For a while now we’ve been deploying Windows 7 on the network using the Microsoft Deployment Toolbox, and it generally works well. However, some of the images we deploy are now about a year old, and a year is a long time in the wonderful world of Microsoft Critical And Security Updates, and so having deployed a new PC there’s still a good hour’s worth of install-reboot-install-reboot-install “fun” with the updates. I decided it was time to start rolling the updates into the images.
One way is via the command line, as documented here, which is good for “live” WIMs and if you’ve only a few to do. However, this way uses the MDT and WSUS to inject the updates as Windows 7 is installed.
Firstly, you’re going to need to get the updates into MDT. Unfortunately, Microsoft doesn’t provide a big “download ALL the cab files” button, so you have to import them all manually. Thankfully, if you have WSUS on your network, you’ve already got them all (assuming you’ve approved them and synced WSUS, anyway).
In the packages folder in your deployment share, create a new folder to house them all. You don’t have to, but I wanted to be neat and show where they all came from. Now, right-click the folder and choose “Import OS Packages”.
Browse (or type in) the address of where your WSUSContent folder is. Probably \\wsusserver\wsuscontent, if you chose the defaults when you installed WSUS. Click next, and it’ll import all the cab files. This may take a long time – especially if you’ve multiple architectures and OSes to deal with! You may also get a few errors about some of the cab files not appearing to be updates or patches – that’s fine.

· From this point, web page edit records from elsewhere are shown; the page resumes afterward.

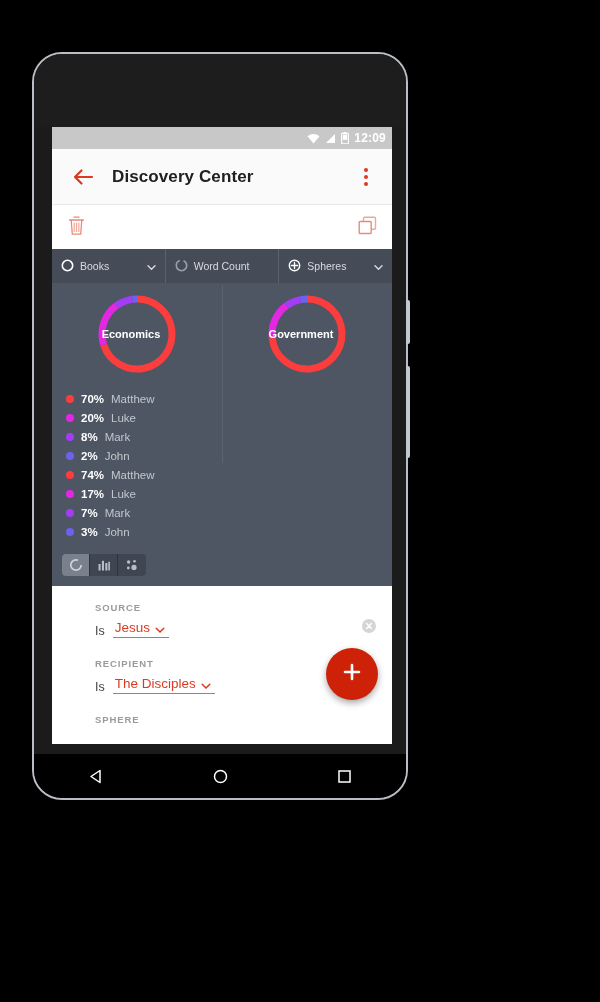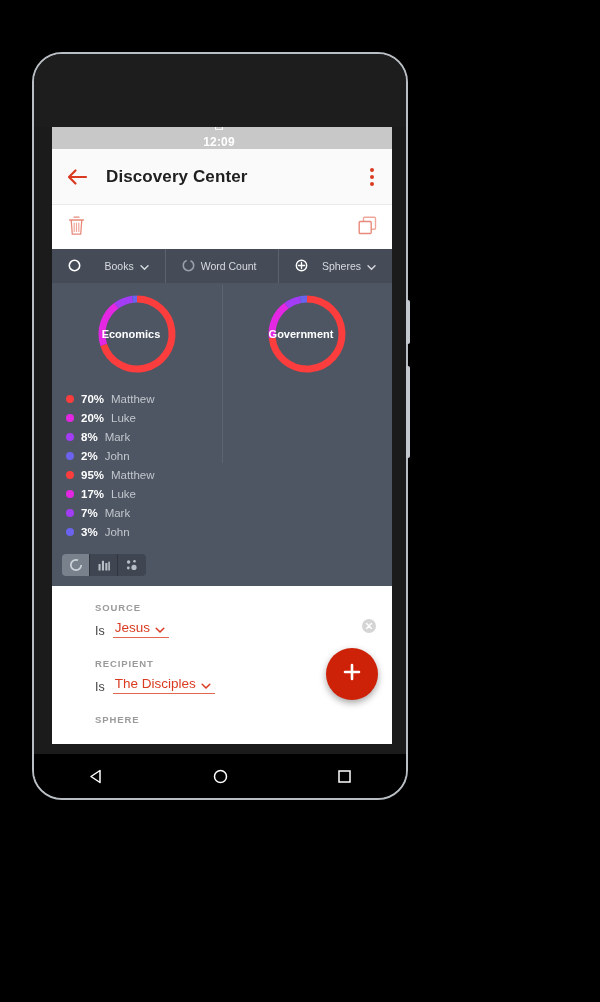--- a/index.html
+++ b/index.html
@@ -54,7 +54,7 @@
   #status-bar {
     height:22px; background:#c8c8c8;
     display:flex; align-items:center; justify-content:flex-end;
-    padding-right:6px; gap:5px;flex-direction:column;
+    padding-right:6px; gap:5px;
   }
   #status-bar .sb-icon { display:flex; align-items:center; }
   #status-time { color:#ffffff; font-size:12px; font-weight:bold; letter-spacing:.2px; }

All being well, your created packages folder will now be bursting at the seams with updates.
(Note: if you don’t have WSUS, you can also point this importer at the C:\Windows\SoftwareDistribution\Download folder of a fully updated PC – it won’t get all the updates available, especially if you have other architecture PCs and/or MS software elsewhere, but it’s a start. And you could point it at the same folder on multiple different PCs too.).

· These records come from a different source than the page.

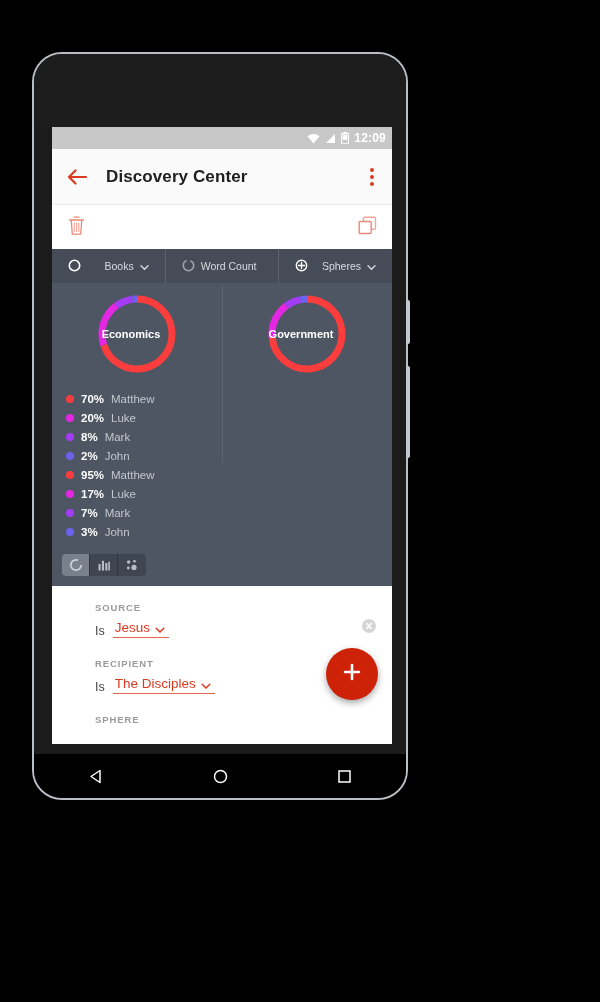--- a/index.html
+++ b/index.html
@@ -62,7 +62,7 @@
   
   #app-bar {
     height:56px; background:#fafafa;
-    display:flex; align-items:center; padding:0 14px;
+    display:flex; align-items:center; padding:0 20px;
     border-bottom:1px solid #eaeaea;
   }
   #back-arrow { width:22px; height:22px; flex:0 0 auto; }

Now you need to ensure that these updates get squeezed into the PC at install time. Go into the Task Sequence for each of your OS deployments, and check the Preinstall > Apply Patches setting.
Make sure this option is enabled, and that Selection Profile is set to All Packages. You can create different profiles if necessary in the Advanced Configuration > Selection Profiles part of your Deployment Share in MDT, but I didn’t.

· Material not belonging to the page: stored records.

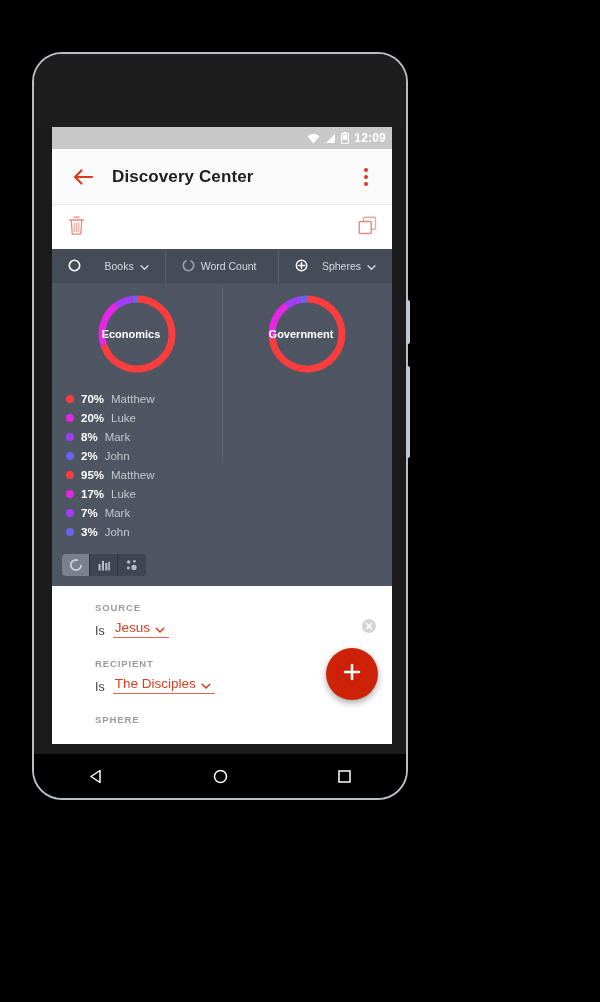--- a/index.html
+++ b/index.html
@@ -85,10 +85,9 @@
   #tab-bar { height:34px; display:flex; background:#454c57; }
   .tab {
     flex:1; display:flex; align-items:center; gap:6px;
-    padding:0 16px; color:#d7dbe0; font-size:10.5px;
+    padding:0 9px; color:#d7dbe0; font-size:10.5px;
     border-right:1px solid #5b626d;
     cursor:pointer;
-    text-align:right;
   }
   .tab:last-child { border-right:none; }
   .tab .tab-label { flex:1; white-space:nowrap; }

That’s it! Next time you deploy an OS, it’ll take a bit longer as the updates are installed prior to the first reboot, but it’s much quicker (and automatic!) this way. Just remember to periodically re-import the WSUS updates as new updates are released, approved, and downloaded. You’ll probably find there are still a handful of updates that didn’t get installed this way, but it should be far, far fewer than normal.